Most people in the industry will agree, in fact. Still, there’s another take on Moore’s Law. And since that comes with yet another very reassuring prediction about the future, it feels right to honor Moore’s recent passing by discussing it.
Crawled to a halt
The different perspective is largely the work of Walden “Wally” Rhines. The former Mentor Graphics CEO has argued at many a symposium that the remarkably consistent chip-scaling pace over the decades isn’t because of a wild extrapolation from four data points but rather the result of a phenomenon seen in most manufacturing industries: the learning curve.
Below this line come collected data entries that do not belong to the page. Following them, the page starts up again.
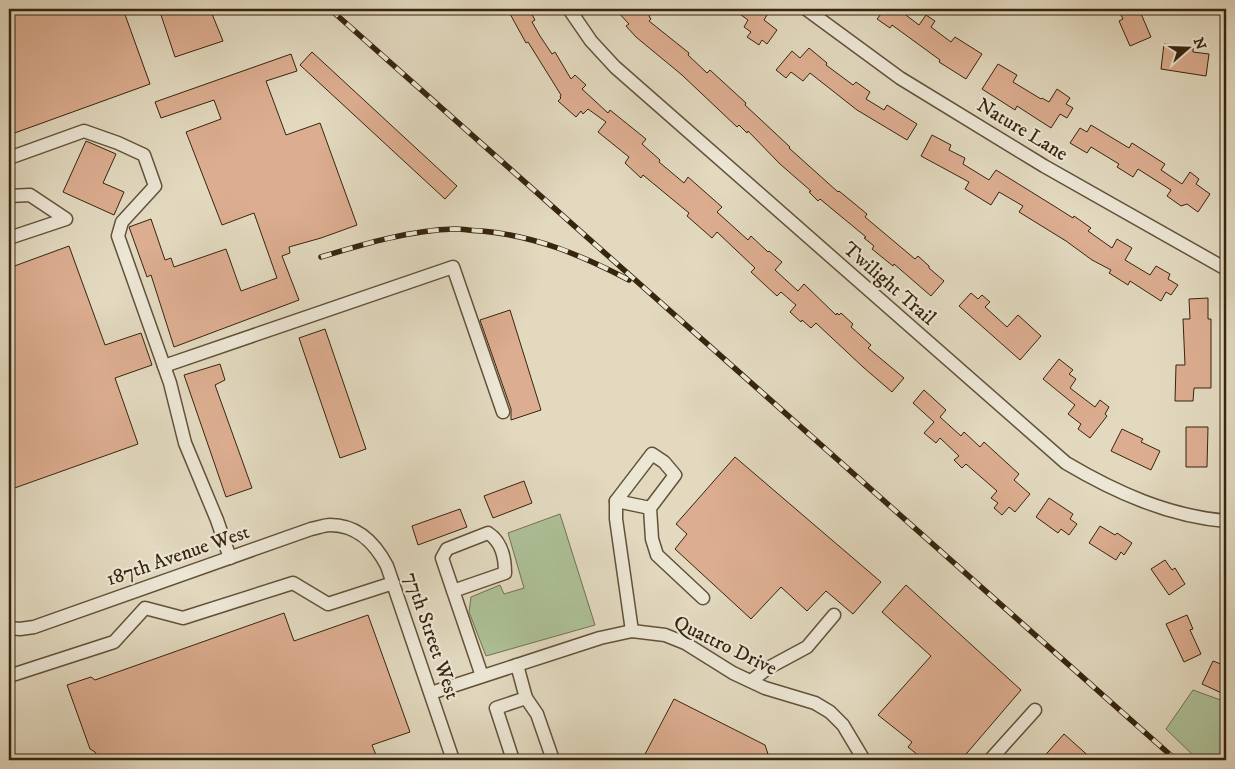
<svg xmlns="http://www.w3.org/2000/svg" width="1235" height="769" viewBox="0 0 1235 769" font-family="'IM FELL DW Pica',serif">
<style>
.green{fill:#adc097;stroke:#727252}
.building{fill:#dcad90;stroke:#37250e}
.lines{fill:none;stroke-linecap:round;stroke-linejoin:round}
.minor-casing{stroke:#62523a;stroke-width:15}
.minor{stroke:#ece6d5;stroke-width:12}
.rail-casing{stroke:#37250e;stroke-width:5.5}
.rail{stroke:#ece6d5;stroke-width:4;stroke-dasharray:11;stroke-linecap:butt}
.labels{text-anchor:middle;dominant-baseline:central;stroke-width:4.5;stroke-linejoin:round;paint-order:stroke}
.street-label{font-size:20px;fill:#37250e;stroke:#ece6d5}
</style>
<rect width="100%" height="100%" fill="#e2d9bf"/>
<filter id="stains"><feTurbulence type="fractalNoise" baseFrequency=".004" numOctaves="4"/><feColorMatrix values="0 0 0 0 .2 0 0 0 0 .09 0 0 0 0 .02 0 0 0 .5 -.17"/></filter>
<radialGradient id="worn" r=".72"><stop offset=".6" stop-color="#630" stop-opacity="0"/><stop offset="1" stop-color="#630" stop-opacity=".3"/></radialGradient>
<!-- green -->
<g class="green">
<polygon points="560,514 595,625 486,656 469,612 471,597 500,585 504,594 524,588 508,533"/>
<polygon points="1193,690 1226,702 1226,760 1198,760 1166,729"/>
</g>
<!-- building -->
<g class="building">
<polygon points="9,9 123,9 150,84 9,135"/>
<polygon points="159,9 210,9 223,41 175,57"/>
<polygon points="515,9 529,9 535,20 532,22 540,36 552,54 555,52 571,79 575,75 586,85 582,89 608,113 610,110 646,139 642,144 660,160 659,162 684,183 688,177 722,207 717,212 748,240 751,236 768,252 769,251 782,262 775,270 798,291 804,284 836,315 837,313 839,315 841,313 853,324 851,327 871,345 868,348 904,378 892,392 863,367 816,323 811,328 802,320 801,322 790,312 796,305 781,292 777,296 751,272 755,268 717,232 712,238 687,216 689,213 643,175 641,178 625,163 629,157 598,132 606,122 588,109 583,114 581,111 576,117 558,101 561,98 560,97 561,95 528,42 526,43 509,12"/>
<polygon points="615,9 655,9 649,16 651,19 649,21 689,53 688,55 707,73 710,70 746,103 745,105 790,147 789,148 838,192 839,191 867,214 865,217 915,259 918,256 929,266 929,268 944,281 931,296 894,264 893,266 872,249 874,246 864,238 866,237 820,199 818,201 809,192 811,191 780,164 748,131 747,133 739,125 737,127 682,75 636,37 626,26 629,24"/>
<polygon points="733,9 759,9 767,15 764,20 777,30 767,44 762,40 759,45 747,37 751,32 744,27 748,20"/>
<polygon points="885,9 898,9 919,25 926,15 935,21 931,27 951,42 955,37 982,54 966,79 939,62 940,60 892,25 890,28 877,19"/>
<polygon points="1118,9 1139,9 1151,37 1130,46 1119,21 1123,19"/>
<polygon points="1164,44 1193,48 1193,52 1209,54 1206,76 1161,69"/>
<polygon points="809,48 827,63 826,65 853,85 856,82 870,92 866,99 884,110 887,105 917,124 907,140 857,110 810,73 803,81 791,72 786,78 776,70 792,51 800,58"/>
<polygon points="312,52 457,186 445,199 300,65"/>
<polygon points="291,54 297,71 266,81 286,135 320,123 357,225 321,238 289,247 290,253 282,256 299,300 174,347 151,275 147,277 129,227 151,219 165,260 171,258 174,267 226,249 241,291 277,278 254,213 222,225 186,132 221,119 214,100 161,118 155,102"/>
<polygon points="998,64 1017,75 1013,82 1041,99 1042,98 1049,102 1057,89 1070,98 1066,104 1073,108 1067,118 1060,114 1051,128 1017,106 1015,110 982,89"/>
<polygon points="1091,125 1129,148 1132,143 1165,164 1161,170 1182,184 1190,172 1199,179 1196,184 1210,194 1198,212 1187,204 1181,206 1167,196 1171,190 1138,169 1133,177 1117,167 1119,164 1091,147 1087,153 1070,143 1080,128 1087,132"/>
<polygon points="932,135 951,145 949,150 965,158 963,164 989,180 996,170 1054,206 1073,218 1074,216 1091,228 1088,231 1112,248 1117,239 1132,248 1125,260 1150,275 1156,266 1170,274 1168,279 1178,285 1171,295 1166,292 1161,301 1130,281 1128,285 1109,273 1111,270 1092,260 1066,241 1019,212 1023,206 999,192 991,205 965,189 969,182 921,156"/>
<polygon points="86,141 116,154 103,183 124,192 114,215 63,192"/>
<polygon points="69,246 105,345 141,333 152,365 115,378 138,444 9,490 9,268"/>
<polygon points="971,293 978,299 982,295 990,302 985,307 1007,327 1018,315 1041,336 1020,360 959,306"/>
<polygon points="1208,298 1208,319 1211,319 1211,388 1194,388 1193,401 1175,401 1176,365 1185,365 1183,319 1190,319 1189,299"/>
<polygon points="510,310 541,410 511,420 511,409 480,320"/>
<polygon points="325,329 366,449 340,458 299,338"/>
<polygon points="1059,359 1073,370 1069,374 1076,379 1070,388 1095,407 1100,400 1109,407 1105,414 1107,416 1090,438 1078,429 1081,424 1068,414 1075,405 1043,379"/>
<polygon points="220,364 225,380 215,385 252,488 226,497 184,375"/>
<polygon points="924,390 946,410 940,417 961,436 964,432 980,447 984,442 1019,474 1014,480 1030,494 1015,512 1009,507 1002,515 994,508 998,503 991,498 997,491 966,464 962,468 954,460 959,456 940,438 936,443 924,433 934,422 913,403"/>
<polygon points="1186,427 1208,427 1207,467 1186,467"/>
<polygon points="1122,429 1143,439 1141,442 1160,451 1151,470 1111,451"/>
<polygon points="735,457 881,582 853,614 826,591 807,611 781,587 751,619 675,549 687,534 676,524"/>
<polygon points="524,481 532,503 493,518 484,496"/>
<polygon points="1049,498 1073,514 1070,519 1077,524 1069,535 1061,529 1058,533 1036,517"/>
<polygon points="460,509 467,527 418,545 412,526"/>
<polygon points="1100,526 1115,535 1117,533 1132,543 1124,555 1121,552 1116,560 1089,543"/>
<polygon points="1165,560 1172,570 1175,568 1185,584 1169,595 1151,569"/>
<polygon points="906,585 1021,690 961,760 924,760 908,747 912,742 878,715 931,656 882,612"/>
<polygon points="284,613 294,641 368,615 410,732 372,745 378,760 99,760 95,752 90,749 67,685 91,677 95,680"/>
<polygon points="1187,615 1193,629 1190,630 1201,654 1184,662 1166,624"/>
<polygon points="1213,661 1226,666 1226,695 1202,684"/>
<polygon points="674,699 765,745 770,760 642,760"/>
<polygon points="1064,734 1093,760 1041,760"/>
</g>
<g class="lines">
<defs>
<g id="minor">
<path d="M569 9 591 41 615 67 1066 463C1115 492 1168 516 1226 521"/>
<polyline points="806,9 900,78 1044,166 1226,269"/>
<polyline points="9,158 84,131 118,143 144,155 155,186 122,222 118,236 170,383 185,443 217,520 230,558"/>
<polyline points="9,196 30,195 66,219 9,238"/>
<polyline points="164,366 453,267 503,412"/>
<polyline points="616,501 650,508"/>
<path d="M453 591 505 573C505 557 502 542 488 533L447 549 442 558 482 676"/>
<path d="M9 628 20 629 34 627 311 529C317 528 324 525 330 525 358 525 375 543 387 566L453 760"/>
<polyline points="632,631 616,519 616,501 652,454 664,462 675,475 650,508 652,539 657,555 703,598"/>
<polyline points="9,676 114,642 145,608 183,618 293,583 328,604 393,583"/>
<polyline points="751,681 768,668 807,647 834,615"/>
<polyline points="431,693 600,638 632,631 665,635 685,643 733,673 765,688 815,703 830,712 843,725 864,760"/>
<polyline points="526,698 537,714 553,760"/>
<polyline points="513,760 496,708 526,698 517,665"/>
<polyline points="990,760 1035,710"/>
</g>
</defs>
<!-- minor casing -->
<use href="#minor" class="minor-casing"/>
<!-- minor -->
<use href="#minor" class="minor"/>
<defs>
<g id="rail">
<polyline points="330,9 1176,760"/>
<path d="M321 257C364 244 410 230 455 229 464 229 473 231 482 231 536 236 581 255 629 280"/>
</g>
</defs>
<!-- rail casing -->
<use href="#rail" class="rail-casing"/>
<!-- rail -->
<use href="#rail" class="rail"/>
</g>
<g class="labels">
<!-- street labels -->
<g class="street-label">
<text transform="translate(1022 130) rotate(31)">Nature Lane</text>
<text transform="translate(889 284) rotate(41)">Twilight Trail</text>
<text transform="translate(178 556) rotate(-19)">187th Avenue West</text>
<text transform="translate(431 636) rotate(71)">77th Street West</text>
<text transform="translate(725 646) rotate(26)">Quattro Drive</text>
</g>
</g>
<!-- margin -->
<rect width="1235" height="769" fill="none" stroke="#e2d9bf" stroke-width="30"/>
<rect x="10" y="10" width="1215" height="749" fill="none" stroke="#37250e" stroke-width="2.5"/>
<rect x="15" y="15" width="1205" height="739" fill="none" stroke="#37250e"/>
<!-- north arrow -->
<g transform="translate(1188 48) rotate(70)" stroke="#ece6d5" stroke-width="4" paint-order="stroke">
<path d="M0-4L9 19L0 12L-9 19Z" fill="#37250e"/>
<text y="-8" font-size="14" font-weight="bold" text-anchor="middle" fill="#37250e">N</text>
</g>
<rect width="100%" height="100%" filter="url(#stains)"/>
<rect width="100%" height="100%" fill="url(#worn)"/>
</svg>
As companies gain experience in the production of a product, so increases their efficiency in the use of inputs such as labor and raw materials, thereby lowering the cost per unit of output. That’s no different, says Rhines, for transistors.
Rhines has the data to back up his thesis. The cost of any type of computing switch plotted against the total accumulated volume of switches is a straight line in a double logarithmic graph. So going from vacuum tubes to discrete transistors to integrated circuits, the cost per switch (adjusted for inflation) has always decreased by a fixed percentage.
“Think of the learning curve as sitting one rung above Moore’s Law in the taxonomy of theories. The data suggest that the learning curve is a universal phenomenon, as near a law of nature as exists in the world of technology manufacturing and indeed anywhere humans engage in a repeated task. Stated plainly, the learning curve doesn’t care how we achieve the reduction in cost per switch, only that we inevitably do since we always have,” Rhines wrote in a guest blog in Scientific American.
The implication is that Moore’s Law, rather than being a self-fulfilling prophecy, is actually somehow contained within science and technology itself. In solid-state technology, but also solar cells, batteries, DNA sequencing and many other sectors. In a way, Moore’s Law was inevitable, although the pace might depend on the society it was born into. But aliens in a faraway galaxy or Soviet engineers completely shielded from the West would end up reducing cost exponentially, too.
The cheery consequence of this perspective is that computing technology will keep improving long after Moore’s Law has finally crawled to a halt. “Moore’s Law will indeed become irrelevant to the semiconductor industry. But the remarkable progress in reducing the cost per bit, and cost per switch, will continue indefinitely, thanks to the learning curve,” Rhines wrote. Surely Gordon Moore would have appreciated that.